Dave White, Distribution Markets, 2024This is what prediction markets become when the mathematics catches up to the problem.
Always On
Polaris markets never close. There is no opening bell, no settlement date that freezes the price, no window in which information can only accumulate but not be priced.
Every development, every signal, every trade reshapes the distribution instantly. The market is a living probability estimate - the aggregated intelligence of everyone who has taken a position, continuously revised as the world changes. Abernethy, Chen, and Vaughan showed that each price update is formally equivalent to a step of mirror descent: the market is running an online learning algorithm, minimizing regret against all possible outcomes simultaneously.
This is not a poll conducted monthly and reported with a margin of error. It is a machine that processes information in real time and emits a probability. You can query it at any moment and receive the crowd's current best answer to any question it covers.
The Financial Layer
Multiverse Finance completes the picture.
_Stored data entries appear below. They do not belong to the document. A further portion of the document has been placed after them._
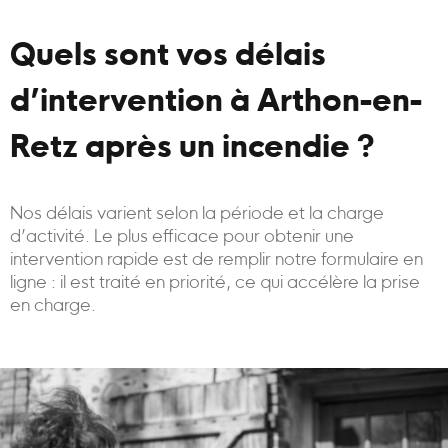
Quels sont vos délais
d’intervention à Arthon-en-
Retz après un incendie ?
Nos délais varient selon la période et la charge
d’activité. Le plus efficace pour obtenir une
intervention rapide est de remplir notre formulaire en
ligne : il est traité en priorité, ce qui accélère la prise
en charge.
When outcomes partition the world into verses - conditional universes - tokens denominated in the same verse share a critical property: if the verse fails to resolve, both the collateral and the debt vanish simultaneously.
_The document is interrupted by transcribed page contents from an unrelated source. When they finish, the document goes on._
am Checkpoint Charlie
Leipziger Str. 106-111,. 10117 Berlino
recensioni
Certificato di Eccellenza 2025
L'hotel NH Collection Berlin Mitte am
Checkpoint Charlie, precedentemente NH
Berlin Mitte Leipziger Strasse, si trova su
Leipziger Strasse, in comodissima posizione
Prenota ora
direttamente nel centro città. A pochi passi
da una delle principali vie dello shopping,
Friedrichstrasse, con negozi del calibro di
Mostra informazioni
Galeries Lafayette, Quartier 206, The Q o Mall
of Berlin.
This eliminates liquidation risk from conditional positions. A trader who holds conditional ETH and borrows conditional dollars, both conditional on the same event, faces no liquidation cascade if the event resolves adversarially. Both sides of the position are extinguished at once. The traditional oracle problem that breaks lending protocols - the gap between when collateral becomes worthless and when debt must be repaid - does not exist here.
Prediction markets become not just information infrastructure but financial infrastructure. Positions in the future carry the same engineering rigor as positions in the present.
The Discovery Economy
The deepest unsolved problem in prediction markets is the incentive to discover. Why do the work of identifying talent, spotting trends, or finding signals - if acting on the discovery means revealing it to competitors who did none of the work?
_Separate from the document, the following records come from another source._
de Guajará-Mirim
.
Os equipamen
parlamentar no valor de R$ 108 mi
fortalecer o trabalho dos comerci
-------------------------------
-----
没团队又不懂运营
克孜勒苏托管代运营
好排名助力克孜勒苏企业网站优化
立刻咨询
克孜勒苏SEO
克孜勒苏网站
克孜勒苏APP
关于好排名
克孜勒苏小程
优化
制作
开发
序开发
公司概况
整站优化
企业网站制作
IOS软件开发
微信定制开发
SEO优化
A scout who bets heavily that an unsigned artist will succeed broadcasts the discovery to everyone watching the order book. The market extracts the information but does not compensate the discoverer for the cost of generating it.
Opportunity Markets address this directly. Private, sponsor-controlled prediction markets where only the first N participants can trade, where fills are delayed, where the order book is not public. The record label creates a market on whether it will sign a specific artist. Ten scouts participate independently, each rewarded in proportion to accuracy, none able to observe the others. The value of discovery stays with the discoverer long enough to be captured.
Information markets, finally, that reward the creation of information - not just its transmission.
What We Are Building
Polaris is building continuous prediction markets as the information layer of the world. The infrastructure through which organizations, markets, and institutions price the future honestly - not as an aspiration but as a mathematical consequence of how the mechanism is constructed.
Our markets are always on - there is no closing time, no freeze. They are proper - incentive-compatible by construction, not by policy. They are complete - trading on full probability distributions over continuous outcome spaces, not on binary bets or preset buckets. They are conditional - with a financial engineering layer native to the structure of contingent reality. And they are private where privacy is the condition for discovery.
The lineage runs from Hanson's logarithmic scoring rules through convex duality and online learning theory to on-chain AMMs operating in function space. Two decades of mathematics, converging on a single machine for turning distributed human knowledge into honest public prices.